Identity and access management provider Okta on Tuesday said it concluded its probe into the breach of a third-party vendor in late January 2022 by the LAPSUS$ extortionist gang and that it was far more limited in scope.

Stating that the “impact of the incident was significantly less than the maximum potential impact” the company had previously shared last month, Okta said the intrusion impacted only two customer tenants, down from 366 as was initially assumed.

The security event took place on January 21 when the LAPSUS$ hacking group gained unauthorized remote access to a workstation belonging to a Sitel support engineer. But it only became public knowledge nearly two months later when the adversary posted screenshots of Okta’s internal systems on their Telegram channel.
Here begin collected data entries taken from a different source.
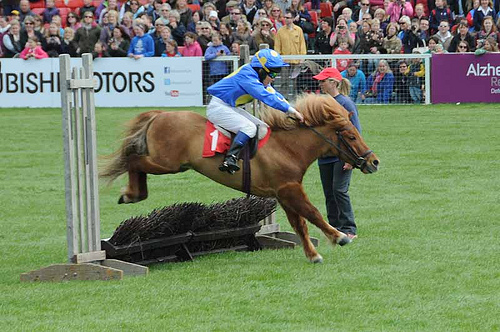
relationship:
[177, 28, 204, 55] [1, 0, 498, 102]
person in audience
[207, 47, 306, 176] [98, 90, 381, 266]
rider on horse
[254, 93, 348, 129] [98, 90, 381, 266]
mane on horse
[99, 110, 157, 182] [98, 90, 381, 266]
tail on horse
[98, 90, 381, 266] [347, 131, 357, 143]
horse has eye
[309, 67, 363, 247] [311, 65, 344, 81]
person wears hat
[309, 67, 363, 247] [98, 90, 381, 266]
person near horse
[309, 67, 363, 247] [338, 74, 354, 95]
person has ponytail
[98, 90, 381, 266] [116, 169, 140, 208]
horse has leg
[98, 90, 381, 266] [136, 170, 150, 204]
horse has leg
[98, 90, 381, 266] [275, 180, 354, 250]
horse has leg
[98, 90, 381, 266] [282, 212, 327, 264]
horse has leg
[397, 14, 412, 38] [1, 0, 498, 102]
person in audience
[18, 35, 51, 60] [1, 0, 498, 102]
person in audience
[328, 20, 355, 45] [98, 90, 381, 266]
person watches horse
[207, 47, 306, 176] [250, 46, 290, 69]
rider wearing helmet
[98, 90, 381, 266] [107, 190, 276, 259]
horse jumps over item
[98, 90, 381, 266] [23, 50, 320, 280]
horse jumps fence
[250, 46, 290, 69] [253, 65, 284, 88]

In addition to accessing two active customer tenants within the SuperUser application — which is used to perform basic management functions — the hacker group is said to have viewed limited additional information in other applications like Slack and Jira, corroborating prior reports.

“Control lasted for 25 consecutive minutes on January 21, 2022,” David Bradbury, Okta’s chief security officer, said. “The threat actor was unable to successfully perform any configuration changes, MFA or password resets, or customer support ‘impersonation’ events.”

“The threat actor was unable to authenticate directly to any Okta accounts,” Bradbury added.

Okta, which has faced criticism for its delayed disclosure and its handling of the incident, said it has terminated its relationship with Sitel and that it’s making changes to its customer support tool to “restrictively limit what information a technical support engineer can view.”